Trois mesures pour attirer de nouveaux coopérateurs

Le 1er juillet 2015, le gouvernement a lancé un « tax shelter pour les start-ups », une mesure grâce à laquelle les entreprises débutantes (de moins de 4 ans) pourront lever plus aisément du capital auprès du grand public. Si l’on ajoute à cette nouvelle réglementation, la réduction d’impôt sur le dividende (précompte mobilier) pour les actionnaires et un assouplissement de l’obligation de prospectus qui existent pour les coopératives agréées CNC, recruter des coopérateurs sera plus facile pour les coopératives.

1. Un tax-shelter pour start-ups

Grâce au tax-shelter pour start-ups, vous pouvez, en qualité d’entreprise débutante (âgée de 4 ans maximum), proposer des parts à des conditions attractives. Vos actionnaires (coopérateurs) pourront bénéficier (une seule fois) d’une réduction d’impôt de 30 % sur l’IPP si vous êtes une petite entreprise, voire de 45 % si vous êtes une microentreprise. Une entreprise est considérée comme petite lorsqu’elle rencontre deux de ces trois conditions : 50 employés maximum ; 9 millions de chiffre d’affaires annuel (7,3 millions avant le 1 janvier 2016); un total bilantaire de 4,5 millions d’euros (3,65 millions avant le 1 janvier 2016). Dans les microentreprises, il faut rencontrer deux de ces trois conditions : le personnel ne doit pas excéder 10 salariés et le chiffre d’affaires annuel ne doit pas dépasser 700.000 d’euros et le total bilantaire ne doit pas dépasser 350.000 d’euros.

Conditions Les associés ne peuvent pas revendre leurs actions pendant quatre ans, au risque de subir une augmentation d’impôt. Ils ne peuvent pas être administrateur, dirigeant ou salarié. Le montant doit être déposé en espèces sur le compte de votre entreprise. Vous ne pouvez pas prêter l’argent collecté ni vous en servir pour verser des dividendes ou acheter des actions. Ce mécanisme vous permet de récolter un montant maximal de 250,000 €. Chaque personne physique peut investir jusqu’à 100,000 €.

2. Moins ou pas d’impôt à la source

La réduction et l’exemption de la retenue de l’impôt rendent aussi les parts de votre coopérative plus attractives pour les investisseurs :

Vos coopérateurs paient moins d’impôt si vous êtes une petite entreprise. La première année, ils paient un précompte mobilier classique de 25% sur les dividendes que verse votre coopérative. Mais la deuxième année, ils ne paient plus que 20% et 15%à partir de la troisième année. Il s’agit de l’avantage « VVPR bis », en vigueur depuis 2013.
Si vous êtes reconnu par le Conseil National de la Coopération (CNC), vos coopérateurs ne paient pas de précompte mobilier à la source sur les dividendes reçus de moins de 190 €. Il en est ainsi depuis 2002 conformément à l’art. 21, 6 ° du Code des impôts sur les revenus.

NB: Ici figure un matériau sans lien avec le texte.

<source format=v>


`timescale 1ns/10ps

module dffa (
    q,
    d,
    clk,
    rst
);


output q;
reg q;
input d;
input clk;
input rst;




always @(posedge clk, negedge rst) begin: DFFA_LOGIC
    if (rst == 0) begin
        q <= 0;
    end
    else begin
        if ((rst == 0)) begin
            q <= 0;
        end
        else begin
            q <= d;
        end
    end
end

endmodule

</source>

3. Pas de publication de prospectus si vous collectez moins de 5.000.000 €

Outre ces mesures qui rendent les parts plus attrayantes pour les coopérateurs, il existe également un mécanisme qui rend l’offre de parts plus accessible aux coopératives. Les entreprises qui veulent lancer une offre publique d’actions doivent normalement publier un prospectus fournissant des informations sur les actions qu’elles proposent. Ce prospectus est obligatoire lorsqu’elles soumettent leur offre à plus de 150 personnes et envisagent de lever plus de 100,000 €. Ce prospectus approuvé par la FSMA, peut facilement coûter plus de 10,000 €, ce qui entame substantiellement le budget de l’appel public à l’épargne.

Mais si votre coopérative est reconnue par le CNC, vous ne devez pas publier un prospectus à condition limiter la « collecte » à 5 millions d’euros maximum. Vos coopérateurs ne pourront pas détenir plus de 5,000 € de parts à la fin de la période de souscription.